During the Festival of Qing Ming drizzling is the rain
The Ching Ming Festival, also known as “Tomb Sweeping Day”, is a time in early spring when families travel to the cemetery to rever their ancestors and bring offerings to supply them for the coming year. The offerings can take the form of food (meats, oranges, liquor, other favorite dishes of the ancestors), flowers and plants and paper in various forms. If the weather is nice, families will set up picnics and eat the food after it’s been offered to their ancestors. Rituals include the burning of incense, bowing and talking to the ancestors.
Paper offerings can be “hell” money, folded “gold” ingots made from paper, and even paper fashioned to resemble earthly objects like cars, mansions and iPhones.
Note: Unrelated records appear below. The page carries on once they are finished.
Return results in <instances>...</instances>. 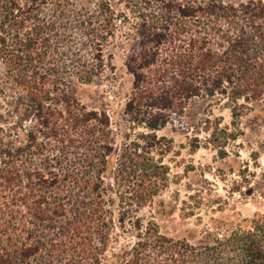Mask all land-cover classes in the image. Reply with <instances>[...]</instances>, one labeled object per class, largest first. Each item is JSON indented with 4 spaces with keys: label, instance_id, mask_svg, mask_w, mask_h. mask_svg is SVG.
Listing matches in <instances>:
<instances>
[{
    "label": "trees",
    "instance_id": "1",
    "mask_svg": "<svg viewBox=\"0 0 264 264\" xmlns=\"http://www.w3.org/2000/svg\"><path fill=\"white\" fill-rule=\"evenodd\" d=\"M118 55V113L88 108L76 89L102 85ZM5 93L0 264H264V211L197 241L140 216L168 182L160 129L187 134L197 100L236 126L264 98V0H0ZM219 126L207 144L236 138Z\"/></svg>",
    "mask_w": 264,
    "mask_h": 264
},
{
    "label": "rangeland",
    "instance_id": "2",
    "mask_svg": "<svg viewBox=\"0 0 264 264\" xmlns=\"http://www.w3.org/2000/svg\"><path fill=\"white\" fill-rule=\"evenodd\" d=\"M112 63L114 73L107 72L102 85H81L76 97L88 108H105L115 115L130 83L121 57L118 55ZM12 97L11 93L0 94V114L6 115V122L0 123V137L8 135L6 128L17 119H12ZM250 108L233 126L226 107L197 100L186 110L187 134L173 131L171 125L157 132L166 140L163 163L169 169L168 182L154 203L141 211L144 221L154 219L168 238L197 241L207 229L235 225L264 211V98ZM118 123L113 127L116 135L121 128ZM215 123H220L221 135L233 132L236 138L218 147L207 144V126ZM194 137L202 141L197 150L191 146ZM118 141L116 136V149Z\"/></svg>",
    "mask_w": 264,
    "mask_h": 264
}]
</instances>
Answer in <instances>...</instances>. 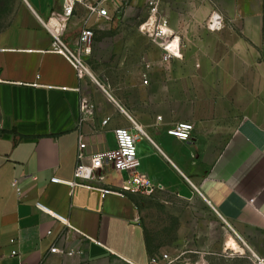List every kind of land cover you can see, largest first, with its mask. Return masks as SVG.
Returning <instances> with one entry per match:
<instances>
[{"label":"crops","instance_id":"obj_1","mask_svg":"<svg viewBox=\"0 0 264 264\" xmlns=\"http://www.w3.org/2000/svg\"><path fill=\"white\" fill-rule=\"evenodd\" d=\"M167 2L168 28L180 41V58L169 62L144 47L141 32L108 29L78 75L51 51L62 0H20L0 29V264H148L162 254L150 196L103 198L67 184L79 136L90 154L113 150L116 128L139 137L138 170L163 187L159 194L199 200L264 260V0ZM120 3L105 4L113 23L121 22ZM214 11L224 27L211 32ZM88 16L76 6L66 45L77 44L84 26L95 28ZM101 55L114 63L99 67ZM83 100L94 114L80 122ZM178 123L193 125L190 141L167 134ZM106 172L104 187L121 189L126 174Z\"/></svg>","mask_w":264,"mask_h":264},{"label":"built area","instance_id":"obj_2","mask_svg":"<svg viewBox=\"0 0 264 264\" xmlns=\"http://www.w3.org/2000/svg\"><path fill=\"white\" fill-rule=\"evenodd\" d=\"M64 3L63 11L60 14H53L56 20V25H53L49 31L52 36L51 51L62 55L77 71L78 75L87 72V67L82 61V55L90 53V44L94 37V30L84 26L81 29L77 44L74 46L75 52H72L66 45L62 36L66 31L68 22L73 16L77 5H82L88 12L89 16L84 23L92 17H96L97 22L109 23L110 17L105 4L110 0H62ZM163 0H145L149 10V18L141 27V32H145L154 43H157L162 51V61L169 62L171 59L180 58V41L174 37L168 28V21L159 15L160 5ZM206 27L211 32L220 31L224 27V21L218 11H214L206 22ZM144 84L147 81L144 80ZM82 122L87 117H92L94 114V106L86 100H83L80 105ZM160 120V118H158ZM109 119L102 122L105 126ZM194 127L190 123H178L169 128L166 132L169 136L178 139L181 142H188L191 139ZM116 147L113 150L97 152L90 154L87 152L86 144L83 136L78 138V148L76 152V168L73 175V180L67 183L70 187H83L86 189L97 190L104 198L107 195H116L125 197L126 194L152 196L163 191L161 185L153 184L145 173L138 170L139 162L137 160L136 143L138 136H135L130 129L116 128L113 131ZM141 137V135H139ZM106 169L114 173H125L126 180L123 187L119 190L104 187L106 182ZM52 183H61L58 179H52ZM14 181L13 185L16 186ZM39 211L49 214L54 219L62 222L69 227L65 219L50 212L40 204H37ZM57 248H52L50 253H57ZM16 253L14 252L13 255ZM73 251L67 252V255H73ZM259 264H264L263 259L256 258ZM173 260L170 255L162 253L150 258L148 264H172Z\"/></svg>","mask_w":264,"mask_h":264},{"label":"rangeland","instance_id":"obj_3","mask_svg":"<svg viewBox=\"0 0 264 264\" xmlns=\"http://www.w3.org/2000/svg\"><path fill=\"white\" fill-rule=\"evenodd\" d=\"M119 1L121 2V22L119 24L113 23V19L109 23L97 22L93 29L94 37L90 48L96 41V37L101 36L104 30H136L141 32V27L149 18V10L145 0ZM19 2L20 0H5L6 10L0 13V29L8 24L11 14ZM169 12V3L167 0H163L159 15L166 19ZM141 33L144 39V47L153 45L159 48L157 43H154L145 32ZM68 48L75 52L76 48L70 45ZM104 51L101 49V53ZM105 52V57L108 58L109 48ZM88 55L90 53L82 55V61L86 67ZM101 59L99 67L109 66L114 63L115 56H111V63H105L102 55ZM100 70L97 71L103 73V70ZM105 73L108 74L109 72L106 71ZM98 79L100 82L103 81L101 76ZM107 88L110 89V87ZM150 197L149 205L151 213H153L150 224L155 227L159 237V253L170 255L175 260L172 264H259L256 257H260V253L254 251L250 245L246 246L236 235L232 234L229 228L199 200L180 201L173 196H170L169 199L165 194L159 193ZM169 200L170 207L167 205ZM229 238L235 241V246H228L227 248V242H230ZM253 251L256 253L253 254Z\"/></svg>","mask_w":264,"mask_h":264},{"label":"trees","instance_id":"obj_4","mask_svg":"<svg viewBox=\"0 0 264 264\" xmlns=\"http://www.w3.org/2000/svg\"><path fill=\"white\" fill-rule=\"evenodd\" d=\"M6 10L5 0H0V13Z\"/></svg>","mask_w":264,"mask_h":264},{"label":"bare ground","instance_id":"obj_5","mask_svg":"<svg viewBox=\"0 0 264 264\" xmlns=\"http://www.w3.org/2000/svg\"><path fill=\"white\" fill-rule=\"evenodd\" d=\"M227 246H235V243H234V241L233 240H230V242L228 243V245Z\"/></svg>","mask_w":264,"mask_h":264}]
</instances>
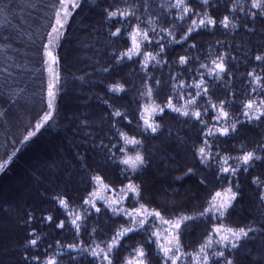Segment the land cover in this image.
Segmentation results:
<instances>
[{"label":"trees","instance_id":"obj_1","mask_svg":"<svg viewBox=\"0 0 264 264\" xmlns=\"http://www.w3.org/2000/svg\"><path fill=\"white\" fill-rule=\"evenodd\" d=\"M78 2L80 7L71 10L72 15L65 26L64 35L56 42L58 46L54 47V54L60 60L57 65L60 82L56 89V111L48 124L29 142L22 144L20 141L26 134V126L34 124L38 115L42 116L47 107V73L42 65L41 40L38 37L50 31L45 25L52 17V9L48 7L52 0H0V164L4 165L3 170H0V226H8L0 234V245L6 244L9 247L12 253L9 259L13 261H20L22 255L31 254H38L43 260L61 251L56 247V241L62 244L74 242V233L70 228L61 231L45 219L48 215L53 216L57 222L66 218L64 209L55 197L61 196L69 201L71 207L78 208L81 198L90 191L89 177L93 172L101 175L110 185L119 183L124 175L121 171L123 166L108 160L104 148L110 139L113 143L118 139L111 123L129 135L135 134L137 139L142 138L137 128V124L142 126L143 123L139 120V106L145 103L137 92L142 73H138V66L133 61L116 64L112 59L113 52L118 54L126 46L130 47L131 41L126 34L119 43L115 42V37H110L103 8L110 4L121 8L127 4L141 5L144 0H127V3L125 0ZM162 2L148 0V13H144L143 7L138 9V14L144 13L141 19L146 20L149 14L159 15L163 11L159 7ZM238 2L248 8L251 0ZM230 3L231 0H220L214 14L220 18L227 15L226 8ZM142 27H147V24ZM256 28L254 35L243 29L232 33L231 29L222 27L215 29L214 34L213 31L193 34L200 44V50L193 55H199L201 61L207 62L209 54L215 56L217 48L220 52L227 51L230 56L238 58V62L229 61L234 73L229 87L226 88L221 82L210 90L214 101L229 91L237 93L238 99L230 109L233 115H239V97L246 91L247 83L244 73L251 68V62L246 63L247 47L237 48L236 45H250L255 52L260 40L259 23ZM217 40L223 46L217 45ZM186 48L187 45L169 46L167 59L172 63V74L182 72L183 78L191 84L199 65L190 63L186 69H181L174 62ZM104 68H108V71L105 72ZM169 71L168 66L150 67V75L165 81L154 95L156 104L166 103L169 95L173 96V103L177 104V94L172 92L167 83ZM116 83L123 84L126 91L110 92L109 87ZM105 101L126 113L132 123L128 124L127 120L119 117H109ZM239 118L244 119L243 116ZM154 119L158 123L162 120V130L155 135L149 133L143 138V148L138 150L146 154L149 166L140 178L145 179L150 191L157 194L154 203L168 212L173 209L164 202L166 190L171 192L172 189H178L181 193H194L188 197H177L176 210L191 213L200 208L210 193L214 194L226 185L213 179V173L205 169L194 155L202 139L199 126L194 125V122L185 123L186 118H178L175 113L167 110L163 118L156 116ZM262 136L264 126L254 122L247 125L240 136L220 137L216 141L218 148H214V151L219 150L222 156H235L239 154L241 144L250 150ZM117 156L120 153L117 152ZM188 167L196 170L198 175L176 180L175 177ZM205 176L206 186L200 185L199 179ZM254 177L264 181V166L257 165L248 173L240 174L242 196L234 202L235 207L224 221L226 226L259 228L264 221V207L258 198L264 188L251 183ZM18 183H22L24 189L20 186L17 192ZM29 213L31 219H28ZM32 231L40 235L38 246L25 250L23 246ZM204 234V226H197L185 235L182 239L188 246L187 250L195 247ZM83 238L87 240L86 236ZM139 239V235H133L127 243L131 245ZM249 250L251 255H245ZM129 251L122 249L120 255L126 256ZM261 251H264V239L257 232L255 239L244 242L238 259L241 264H247L252 256L259 255ZM58 260L60 264H69L66 255L58 257Z\"/></svg>","mask_w":264,"mask_h":264},{"label":"snow or ice","instance_id":"obj_2","mask_svg":"<svg viewBox=\"0 0 264 264\" xmlns=\"http://www.w3.org/2000/svg\"><path fill=\"white\" fill-rule=\"evenodd\" d=\"M219 2L163 0L159 6L163 11L157 16L149 14L146 20H142L141 16L149 11L148 0H144L141 5L127 4L121 8L110 4L103 8L110 37H115V42L119 43L126 34L131 41L130 47L126 46L118 54L113 52L112 59L116 64L133 61L138 66V73H142L137 88L139 97L145 101L139 106L142 126L137 124L142 138L137 139L135 134L121 131L115 123L109 121L111 127L116 129L118 139L115 143L110 139L104 148L108 160L123 166L121 171L124 175L119 183L110 185L101 175L93 172L89 177L90 191L81 198L78 208L71 207L69 201L61 196L55 197L64 209L66 218L57 222L53 216L48 215L45 219L61 231L70 228L74 233V242L62 244L56 241V247L61 251L54 256H46L42 260L38 254L22 255L20 261L9 259L11 250L6 244L0 245V264H60L58 257L65 255L69 264H83L85 261L86 264H241L238 253L244 247V242L255 239L257 232L264 239V221L259 228L230 227L224 224L230 210L235 207L234 202L242 196L240 174L248 173L257 165L264 166V136L250 150L241 144L239 154L235 156H222L219 150L214 151V148H218L216 141L220 137L240 136L244 128L254 122L264 126V0H251L248 8L239 4L238 0H231L226 8L228 14L222 18L214 14ZM48 7L52 9V17L45 28L50 31L38 37L41 40L42 65L48 74L47 107L42 116L38 115L34 124L26 126V134L20 141L22 144L29 142L48 124L56 111V89L60 76L55 66L60 60L53 48L58 46L56 42L64 35L65 26L72 15L71 10L79 8L80 4L78 0H52ZM140 7H143L144 13L138 14ZM257 23L260 24V40L256 51L253 52L247 44L236 45L237 48L247 47L246 63L250 61L251 68L244 73L247 83L246 91L239 97V115H233L230 109L238 99L237 93L229 91L214 101L210 90L221 82L226 88L229 87V82L234 78L231 70L233 65L229 61L238 62V58L230 56L227 51L220 52L217 48L215 56L209 54L207 62L201 61L199 55H193L200 50V44L193 34L208 31L214 34L215 29L222 27L231 29L232 33L243 29L254 35ZM143 24H147V27H142ZM216 44L223 46L219 40ZM172 45H187L183 54H179L174 61L181 69H186L190 63L199 65L191 84L186 82L182 72L175 75L171 72L172 63L167 59V49ZM164 66L170 69L167 83L172 92L177 94V104L173 103L172 95L166 98L164 104L155 103L154 95L165 81L150 75V67L154 69ZM104 71L107 72L108 68H104ZM109 91L123 93L126 89L123 84L116 83L109 87ZM105 104L109 109V117H119L127 120L128 124L132 123L118 107L108 101ZM166 110L175 113L178 118H186L185 123L194 122V125L199 126L202 139L194 155L205 169L213 173V179L226 185L214 194L210 193L200 208L191 213L176 210L177 197H188L194 193H181L178 189H172L171 192L166 190L164 202L173 209L168 212L154 203L157 194L150 191L145 179L140 178L148 168L149 161L146 154L138 149L143 148V138L149 133L155 135L162 130V120L158 123L154 117L163 118ZM240 116L244 119L241 120ZM117 152L120 156H117ZM3 168L4 165L0 164V170ZM195 175H198L197 171L188 167L175 179L183 180L184 177ZM206 180V176L201 177L199 184L206 186ZM251 183L264 188V181L260 177H254ZM258 198L264 207V191L259 193ZM31 218L29 213L28 219ZM197 226H204L205 234L195 247L187 250L188 246L182 238ZM7 227L6 224L0 226V234ZM133 235H139L141 239L129 245L127 241ZM39 240L40 235L35 231L30 232L24 249L37 247ZM122 249H130L128 255L121 256ZM245 255H251V251L245 252ZM247 264H264V251L252 256Z\"/></svg>","mask_w":264,"mask_h":264},{"label":"rangeland","instance_id":"obj_3","mask_svg":"<svg viewBox=\"0 0 264 264\" xmlns=\"http://www.w3.org/2000/svg\"><path fill=\"white\" fill-rule=\"evenodd\" d=\"M53 52H54V48H53ZM55 68H56V71H57V65L55 66ZM47 79H48V74H47ZM20 186H21V188L23 187V189H24V185L22 183L21 184L18 183V185L16 186L17 192L21 189Z\"/></svg>","mask_w":264,"mask_h":264}]
</instances>
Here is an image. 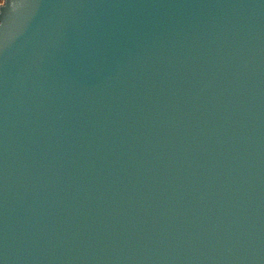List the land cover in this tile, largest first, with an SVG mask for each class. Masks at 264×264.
<instances>
[{
  "label": "water",
  "instance_id": "water-1",
  "mask_svg": "<svg viewBox=\"0 0 264 264\" xmlns=\"http://www.w3.org/2000/svg\"><path fill=\"white\" fill-rule=\"evenodd\" d=\"M0 264H264V0H4Z\"/></svg>",
  "mask_w": 264,
  "mask_h": 264
},
{
  "label": "rangeland",
  "instance_id": "rangeland-1",
  "mask_svg": "<svg viewBox=\"0 0 264 264\" xmlns=\"http://www.w3.org/2000/svg\"><path fill=\"white\" fill-rule=\"evenodd\" d=\"M4 0L1 1L0 5L3 3Z\"/></svg>",
  "mask_w": 264,
  "mask_h": 264
},
{
  "label": "trees",
  "instance_id": "trees-1",
  "mask_svg": "<svg viewBox=\"0 0 264 264\" xmlns=\"http://www.w3.org/2000/svg\"><path fill=\"white\" fill-rule=\"evenodd\" d=\"M2 0H0V3H1Z\"/></svg>",
  "mask_w": 264,
  "mask_h": 264
}]
</instances>
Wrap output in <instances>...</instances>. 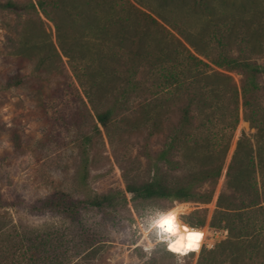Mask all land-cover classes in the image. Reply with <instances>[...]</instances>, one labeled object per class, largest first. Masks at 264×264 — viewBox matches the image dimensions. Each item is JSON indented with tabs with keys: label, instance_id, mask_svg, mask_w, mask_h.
I'll return each instance as SVG.
<instances>
[{
	"label": "rangeland",
	"instance_id": "rangeland-1",
	"mask_svg": "<svg viewBox=\"0 0 264 264\" xmlns=\"http://www.w3.org/2000/svg\"><path fill=\"white\" fill-rule=\"evenodd\" d=\"M10 1L20 6L36 2ZM215 1L217 11L210 20L217 26L183 5L163 9L157 0H143L153 9L137 6L147 13H164L173 22L184 18L186 31L211 57L227 52L264 65V0ZM230 18L234 22L232 41L222 51L218 39L225 31L224 22ZM76 25L81 28L80 23ZM205 26L213 40L202 34ZM164 27L180 38L176 31ZM158 32L163 31L158 28ZM171 41L172 47L186 54L176 40ZM199 57L210 66L206 73L230 77L240 93V71L221 69ZM106 61L101 65L106 81L96 85L87 74L90 69L63 54L55 24L41 10L26 13L0 9V264H200L205 253L227 239L228 231L212 227L210 221L218 196L227 192V166L237 141L243 132H253L243 118L241 105L239 124L220 177L212 186L205 183L195 189L201 196L210 193L209 201L137 197L127 191V186L152 178L155 167L145 153L161 150L169 128H178L185 93L182 87L163 90L158 85L157 71L140 68L134 79L145 89L124 97L115 94L124 103L111 128L107 131L98 124V132L92 134L96 111L106 107L108 97L113 99L107 94ZM96 65L98 62H92L93 73L98 71ZM173 66L174 72H183L180 63ZM15 75L27 76L20 85L9 86ZM258 81L264 87V74ZM229 111L230 105L226 104L221 112L229 118ZM200 118L197 114V120ZM87 134L92 138L90 142L86 141ZM177 156L176 167L158 165L165 184L174 185L194 168ZM84 169L87 178L81 180ZM60 192L72 200H94L108 194L111 198L101 208L79 209L75 217L31 209L33 204ZM169 213L203 233L198 251L171 250L169 245L181 233L173 235L152 226ZM257 219L261 224V215ZM205 236L214 247L201 248ZM263 239L264 222L256 238L249 239L248 248L260 246ZM220 264L244 263L227 259ZM248 264H264V249L255 258L248 257Z\"/></svg>",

They need to be burned to transmute into a form that is accessible by ancestors, so containers are used for the burning process and to hold the ashes. In this particular cemetery, the containers tend to be repurposed from restaurant supply containers that held soy bean oil or other ingredients at volume. Families use what is convenient and at hand, and this speaks to the industries that Chinese in the Americas have been working in for generations out of necessity.
Many Chinese American families, regardless of religion, perform this ritual each spring. Every family has their twist on the tradition and it evolves over time. As generations pass, we try to remember how our ancestors did it, but it’s never exactly the same twice.
I’ve participated in this ritual with my family for so many years, and this past year was the first in which my grandmother didn’t attend because of her health. She was the last of her generation in our family to attend. We didn’t have her to rely on for all the proper steps, what to say to our ancestors, and other particulars of the ritual. We had never written anything down, so we had to piece it together from memory. We mumbled a mix of Chinese and English and figured that our ancestors would understand our intentions regardless of the language. We asked my dad again about all the ancestors we had to visit and how they were related to us, and wondering what it had been like to live in Chinatown.
When we were ready to perform the rituals, we all knew that there would be a container somewhere on the hill near the family plot to burn our paper offerings so we didn’t have to bring one. It led me to thinking about how other families pass these rituals down. I felt comforted that these containers were always available where there was a concentration of Chinese family burial plots.